Anne ne perd le contrôle qu’à une seule occasion, dans la toute dernière séquence où elle se retrouve elle-même piégée dans la toile qu’elle a tissée. Ce renversement final des états, internes et relationnels, fonctionne sur la forme et dans le fond comme celui à l’œuvre dans Une vraie jeune fille. Dans les deux cas le bouleversement est inattendu, nous fait quitter la salle de cinéma plus confus que sûrs de notre position, et il signe le passage irréversible des personnages mineurs à l’âge adulte et à sa violence. Le trajet de l’un et l’autre film et leur mise en scène sont très distincts ; L’été dernier est guidé par Anne et se cale sur sa froideur, tandis qu’Une vraie jeune fille, suivant Alice, projette sans filtre sur l’écran, de manière quasi pornographique, son absence de pudeur dans son rapport aux corps et à leurs fluides, et ses fantasmes tourmentés par la répression véhémente et injuste du désir féminin par la société (alors que les hommes sont libres de tout faire sans être inquiétés). Mais leur point d’arrivée est donc le même : la fin avérée de l’innocence d’Alice et Théo, qui étaient bien sûr capables de caprices et de provocations mais sans intention de nuire ni insensibilité à la souffrance d’autrui si celle-ci sert leurs intérêts propres.

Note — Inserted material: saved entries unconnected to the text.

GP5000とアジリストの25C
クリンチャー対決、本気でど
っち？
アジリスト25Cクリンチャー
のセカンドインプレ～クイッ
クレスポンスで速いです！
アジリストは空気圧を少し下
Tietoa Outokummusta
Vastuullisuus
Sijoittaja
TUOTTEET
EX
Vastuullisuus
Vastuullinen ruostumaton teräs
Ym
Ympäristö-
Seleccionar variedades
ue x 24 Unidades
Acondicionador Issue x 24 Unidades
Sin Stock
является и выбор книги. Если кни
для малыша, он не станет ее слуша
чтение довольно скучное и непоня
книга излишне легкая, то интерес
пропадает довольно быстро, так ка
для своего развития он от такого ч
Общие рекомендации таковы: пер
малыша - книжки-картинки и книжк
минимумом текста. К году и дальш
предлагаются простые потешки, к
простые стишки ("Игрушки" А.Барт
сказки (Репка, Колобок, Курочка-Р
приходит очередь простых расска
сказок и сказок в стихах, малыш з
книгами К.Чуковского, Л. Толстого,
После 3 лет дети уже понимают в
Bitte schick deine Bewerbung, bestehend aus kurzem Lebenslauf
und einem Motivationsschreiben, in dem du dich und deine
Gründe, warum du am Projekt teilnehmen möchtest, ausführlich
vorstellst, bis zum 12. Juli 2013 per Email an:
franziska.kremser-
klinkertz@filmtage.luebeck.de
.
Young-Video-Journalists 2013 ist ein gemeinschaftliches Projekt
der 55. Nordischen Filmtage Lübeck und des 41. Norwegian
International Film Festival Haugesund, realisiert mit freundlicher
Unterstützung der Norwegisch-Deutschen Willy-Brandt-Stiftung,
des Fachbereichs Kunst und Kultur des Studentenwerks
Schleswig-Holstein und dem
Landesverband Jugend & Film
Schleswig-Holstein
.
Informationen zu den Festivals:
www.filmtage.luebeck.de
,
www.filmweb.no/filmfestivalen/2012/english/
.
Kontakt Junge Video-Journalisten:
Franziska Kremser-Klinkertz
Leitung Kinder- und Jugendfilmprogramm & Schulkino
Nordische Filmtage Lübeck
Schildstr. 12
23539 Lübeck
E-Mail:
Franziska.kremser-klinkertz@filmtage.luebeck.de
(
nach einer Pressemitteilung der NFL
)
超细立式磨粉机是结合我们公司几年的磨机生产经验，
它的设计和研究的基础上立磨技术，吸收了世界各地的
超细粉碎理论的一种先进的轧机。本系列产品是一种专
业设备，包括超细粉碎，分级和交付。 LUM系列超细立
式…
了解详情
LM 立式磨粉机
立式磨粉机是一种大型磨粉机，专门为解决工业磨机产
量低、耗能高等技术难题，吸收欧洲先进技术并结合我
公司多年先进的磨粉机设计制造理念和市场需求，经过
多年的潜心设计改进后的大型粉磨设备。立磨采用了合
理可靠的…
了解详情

A la fin d’Une vraie jeune fille comme de L’été dernier, les monstres – les adultes – ont gagné ; ils ont transformé deux enfants en de nouveaux adultes, de nouveaux monstres. Et dans les deux situations, l’esprit bourgeois de caste, omniprésent en filigrane de chaque film (la lutte des classes s’entremêlant avec celle des sexes), prend les choses en main pour assurer le maintien du statuquo social et l’étouffement du scandale. La (non-)réaction d’Alice au décès de son amant ouvrier (abattu littéralement comme un sanglier par son père) laisse entendre qu’elle a eu ce qu’elle voulait de lui – le dépucelage, la pilule – et le remplacera sans peine par un autre. Dans L’été dernier, l’incroyable fondu au noir final où seule luit encore l’alliance au doigt du mari d’Anne symbolise la toute-puissance du mariage comme contrat méthodique, qui confine les scandales à la sphère privée et garantit le maintien du statut public élevé de la famille.
L’ÉTÉ DERNIER (France, 2023), un film de Catherine Breillat, avec Léa Drucker, Samuel Kircher, Olivier Rabourdin, Clotilde Courau. Durée : 104 minutes. Sortie en France le 13 septembre 2023.